▶ _PAGE EXCERPT_
* * *
Can you afford to buy a home in just your name ?

mirror245 · 27/02/2024 14:23

Too much too soon. It doesn't bode well if you're already disagreeing about him going on a trip with a friend after only 8 months. It sounds like you want different things.

ChocolateCinderToffee · 27/02/2024 14:33

The only mumsnet formula is ‘don’t be a mug’!

EverybodyLTB · 27/02/2024 14:41

It’s not mumsnet formula, it’s common sense. Talking pooling finances with someone you’ve known 8 months is nuts, especially when you have a child that, quite frankly, I don’t feel this person should even have met more than a handful of times casually. You are clearly on different pathways and you are asking mumsnet what his intentions are, as he has no interest in using his holiday to spend time with you. Moving in with someone you’ve never even been on a long weekend with is mad. Different even when people get married quickly out of uni and are on an equal footing, but you have a different intention/pathway, more money, and a child. You can’t rush forward into a massively unequal situation that could be hugely damaging to the child involved. Just no.

Herdinggoats · 27/02/2024 14:42

He isn’t fucking trustworthy. He sees a good thing, which is you putting down 75k so he can have a roof over his head. Word to the wise I brought somewhere with a man and ring fenced my deposit. Problem is you still have to sell the fucking place to get it back and move on. It took us 19 months to sell. 19 months where he was living on my money and because he owned 15% I couldn’t chuck him out. You’d be an absolute fucking mug to combine finances with this guy.
He owns nothing so is no worse off if you buy somewhere yourself and then he moves in with you.

Partyatnumberten · 27/02/2024 14:47

Wow - mumsnet formula
Make wild assumptions and accusations about ops partner, piss all over her future plans, call the op ' fucking stupid and don't get anywhere near the actual question.

Bumblebeestiltskin · 27/02/2024 14:48

Team bat shit here - even with your update.

EverybodyLTB · 27/02/2024 14:51

Partyatnumberten the question was asking for perspective and asking ‘am I selfish?’

The answers are trying to give perspective and highlighting, essentially, that the OP is asking the wrong question and missing the big red flags. The guy might be fine and wonderful, but his priorities are very different from the OP’s and more caution is needed to protect OP’s future, child, and assets.
* * *
▶ _DATASET_

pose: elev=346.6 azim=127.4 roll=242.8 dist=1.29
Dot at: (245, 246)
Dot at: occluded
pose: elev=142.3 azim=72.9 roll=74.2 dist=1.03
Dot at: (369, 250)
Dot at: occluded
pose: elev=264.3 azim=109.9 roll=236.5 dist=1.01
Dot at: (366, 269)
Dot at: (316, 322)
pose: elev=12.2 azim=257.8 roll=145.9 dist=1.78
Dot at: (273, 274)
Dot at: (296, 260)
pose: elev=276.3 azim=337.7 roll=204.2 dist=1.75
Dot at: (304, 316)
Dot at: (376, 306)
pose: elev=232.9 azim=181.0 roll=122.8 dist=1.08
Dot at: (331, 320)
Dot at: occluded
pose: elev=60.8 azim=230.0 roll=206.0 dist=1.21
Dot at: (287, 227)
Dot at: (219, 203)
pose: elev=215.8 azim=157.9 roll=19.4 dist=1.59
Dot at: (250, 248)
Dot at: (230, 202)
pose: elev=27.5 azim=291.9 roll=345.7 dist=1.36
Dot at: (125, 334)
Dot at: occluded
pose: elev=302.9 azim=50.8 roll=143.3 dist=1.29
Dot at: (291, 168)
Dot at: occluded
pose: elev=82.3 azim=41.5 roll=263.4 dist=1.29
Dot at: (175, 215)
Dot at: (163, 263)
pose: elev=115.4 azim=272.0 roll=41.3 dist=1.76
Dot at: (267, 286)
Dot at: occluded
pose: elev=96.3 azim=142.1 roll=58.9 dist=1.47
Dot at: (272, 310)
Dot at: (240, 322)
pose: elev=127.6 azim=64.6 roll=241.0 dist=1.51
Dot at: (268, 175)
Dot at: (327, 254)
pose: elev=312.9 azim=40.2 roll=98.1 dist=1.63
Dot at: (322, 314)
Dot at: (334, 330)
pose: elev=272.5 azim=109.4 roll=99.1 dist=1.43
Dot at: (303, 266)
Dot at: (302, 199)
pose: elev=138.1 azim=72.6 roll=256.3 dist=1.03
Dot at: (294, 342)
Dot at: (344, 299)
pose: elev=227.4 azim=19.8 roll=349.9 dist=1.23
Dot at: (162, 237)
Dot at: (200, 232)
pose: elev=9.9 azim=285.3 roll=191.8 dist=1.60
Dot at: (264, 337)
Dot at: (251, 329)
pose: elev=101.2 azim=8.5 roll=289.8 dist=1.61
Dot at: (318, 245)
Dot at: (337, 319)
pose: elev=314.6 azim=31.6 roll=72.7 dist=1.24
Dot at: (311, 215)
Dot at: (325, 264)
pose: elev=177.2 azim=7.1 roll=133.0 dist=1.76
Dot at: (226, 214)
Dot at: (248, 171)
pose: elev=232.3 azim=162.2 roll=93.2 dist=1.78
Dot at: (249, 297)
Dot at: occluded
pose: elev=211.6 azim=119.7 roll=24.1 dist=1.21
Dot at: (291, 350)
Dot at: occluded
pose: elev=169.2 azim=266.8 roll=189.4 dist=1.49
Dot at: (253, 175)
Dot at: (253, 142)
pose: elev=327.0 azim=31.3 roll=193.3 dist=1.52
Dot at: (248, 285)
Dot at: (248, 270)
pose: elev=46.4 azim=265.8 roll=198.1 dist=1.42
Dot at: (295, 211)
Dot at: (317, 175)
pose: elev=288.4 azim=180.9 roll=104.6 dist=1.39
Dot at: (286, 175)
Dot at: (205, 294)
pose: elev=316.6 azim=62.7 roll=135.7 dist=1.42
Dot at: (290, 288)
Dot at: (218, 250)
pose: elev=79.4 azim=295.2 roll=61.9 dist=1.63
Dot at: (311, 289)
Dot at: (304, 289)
* * *
▶ _WHAT YOU HAVE TO DO_
Copy the forum thread word for word, from "He owns nothing" up to and including "the actual question.". Work only from the forum thread, not from the items.

▶ _WRITTEN SOLUTION_
He owns nothing so is no worse off if you buy somewhere yourself and then he moves in with you.

Partyatnumberten · 27/02/2024 14:47

Wow - mumsnet formula
Make wild assumptions and accusations about ops partner, piss all over her future plans, call the op ' fucking stupid and don't get anywhere near the actual question.